▸ **REQUIRED WORK**:
Repeat verbatim the lines of the data below, beginning with the line containing "a cambios sin" and continuing to the end.

▸ **INFORMATION**:
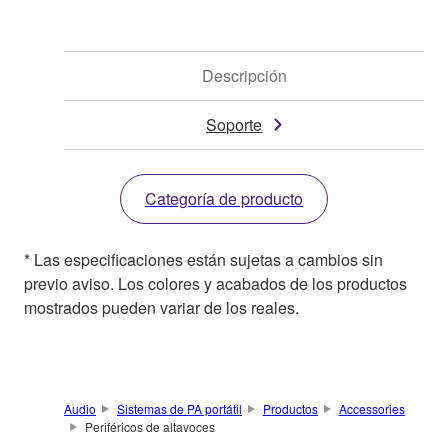
Descripción
Soporte
Categoría de producto
* Las especificaciones están sujetas a cambios sin
previo aviso. Los colores y acabados de los productos
mostrados pueden variar de los reales.
Audio
Sistemas de PA portátil
Productos
Accessories
Periféricos de altavoces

▸ **RESULT OF THE EXERCISE**:
* Las especificaciones están sujetas a cambios sin
previo aviso. Los colores y acabados de los productos
mostrados pueden variar de los reales.
Audio
Sistemas de PA portátil
Productos
Accessories
Periféricos de altavoces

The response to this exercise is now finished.